1. How did you get involved with the XLH Network and its Scientific Advisory Board?I met Carolyn Maccica during my first week teaching in the Department of Social Work at Quinnipiac.  A colleague knew that I had done my doctoral research with a rare disease group - cystinosis - whose patients experience rickets in childhood. One of the patients I know well has written a book called Rollerskating with Rickets (which I highly recommended) that is full of wonderful essays about her experience living with a rare condition.  That book was sitting on my desk when Carolyn walked into my office for the first time, and we started to trade notes on our disease specialties. We immediately started to talk about the XLH study she was working on, and I immediately wanted to include a qualitative piece about the experience of those who are living with XLH as adults.
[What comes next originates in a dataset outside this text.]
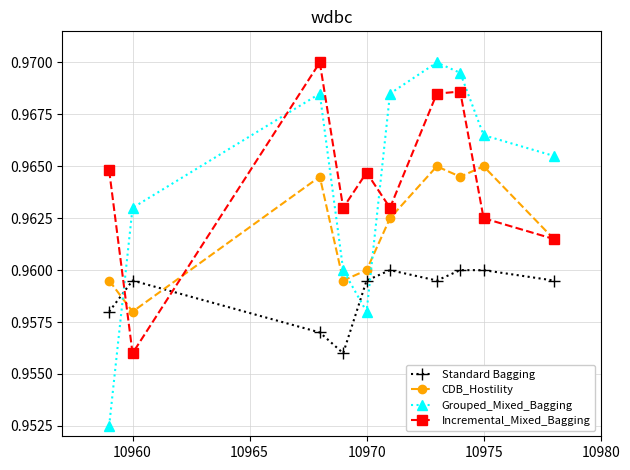

How many interior local valleys does the CDB_Hostility series have?

3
2. What's your "super power" -- the special skill, knowledge or experience that you bring to the SAB?While most of my clinical experience as a social worker has been in pediatrics, my research interests are in the psychosocial impact of chronic and rare disease across the lifespan for both patients and families, and particularly the transition to adulthood and adult-oriented care for those diagnosed in childhood. I am a qualitative researcher by training, so my goal is always to bring the voice of patients and families back to the clinicians , researchers, foundations and industry that interact with them.

3. What XLH project are  you working on now that you're particularly enthusiastic about?I am in the process of analyzing the data from interviews and surveys that were conducted with adults with XLH at Quinnipiac in 2015, and look forward to sharing those findings with the XLH community!